# [Your assignment]
Nothing but a number is expected: the count of lines in the data below that include "Adresseintrag".

Exercise materials: Begin

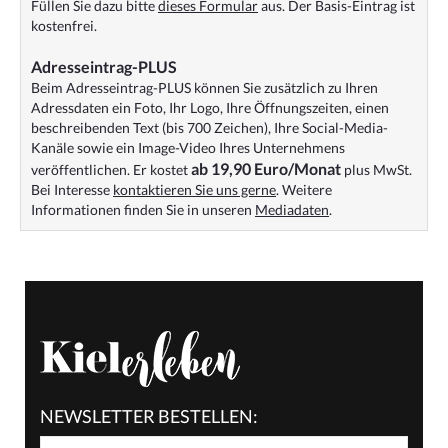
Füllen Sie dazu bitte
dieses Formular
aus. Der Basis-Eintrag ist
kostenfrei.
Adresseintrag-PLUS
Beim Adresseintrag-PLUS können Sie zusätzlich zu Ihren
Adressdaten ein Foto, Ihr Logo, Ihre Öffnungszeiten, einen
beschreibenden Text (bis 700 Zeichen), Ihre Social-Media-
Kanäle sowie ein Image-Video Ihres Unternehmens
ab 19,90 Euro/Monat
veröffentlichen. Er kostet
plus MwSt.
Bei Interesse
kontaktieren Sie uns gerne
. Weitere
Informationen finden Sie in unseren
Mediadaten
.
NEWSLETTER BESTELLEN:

Exercise materials: End
Exercise materials: Begin

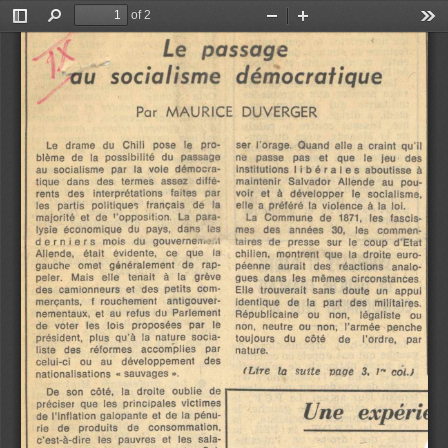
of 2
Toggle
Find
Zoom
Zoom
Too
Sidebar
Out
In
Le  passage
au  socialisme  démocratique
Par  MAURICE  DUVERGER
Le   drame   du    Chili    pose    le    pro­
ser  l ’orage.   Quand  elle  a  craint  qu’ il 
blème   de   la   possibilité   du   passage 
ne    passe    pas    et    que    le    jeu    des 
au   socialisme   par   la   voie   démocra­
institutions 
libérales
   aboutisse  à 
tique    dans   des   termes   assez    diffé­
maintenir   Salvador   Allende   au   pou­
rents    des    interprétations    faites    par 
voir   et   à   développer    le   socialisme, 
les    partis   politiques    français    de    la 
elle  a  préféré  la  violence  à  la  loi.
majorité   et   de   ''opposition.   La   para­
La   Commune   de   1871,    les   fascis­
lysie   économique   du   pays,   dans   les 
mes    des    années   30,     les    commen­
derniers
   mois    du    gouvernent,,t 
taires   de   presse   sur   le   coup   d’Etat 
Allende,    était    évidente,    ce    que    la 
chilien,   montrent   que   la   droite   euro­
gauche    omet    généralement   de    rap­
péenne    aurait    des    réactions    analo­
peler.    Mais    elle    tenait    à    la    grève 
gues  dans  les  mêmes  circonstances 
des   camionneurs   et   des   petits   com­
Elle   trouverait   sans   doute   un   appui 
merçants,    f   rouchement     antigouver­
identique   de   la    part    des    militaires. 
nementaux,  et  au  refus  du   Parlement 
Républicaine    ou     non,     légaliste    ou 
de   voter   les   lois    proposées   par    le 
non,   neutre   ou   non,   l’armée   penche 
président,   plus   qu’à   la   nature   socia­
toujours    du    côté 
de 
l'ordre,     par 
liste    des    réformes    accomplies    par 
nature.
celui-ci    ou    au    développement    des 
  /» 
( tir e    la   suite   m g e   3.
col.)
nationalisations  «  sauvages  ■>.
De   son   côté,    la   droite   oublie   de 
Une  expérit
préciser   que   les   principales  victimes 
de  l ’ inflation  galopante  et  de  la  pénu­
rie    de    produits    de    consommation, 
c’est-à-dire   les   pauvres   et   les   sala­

Exercise materials: End

# [Solution below]
2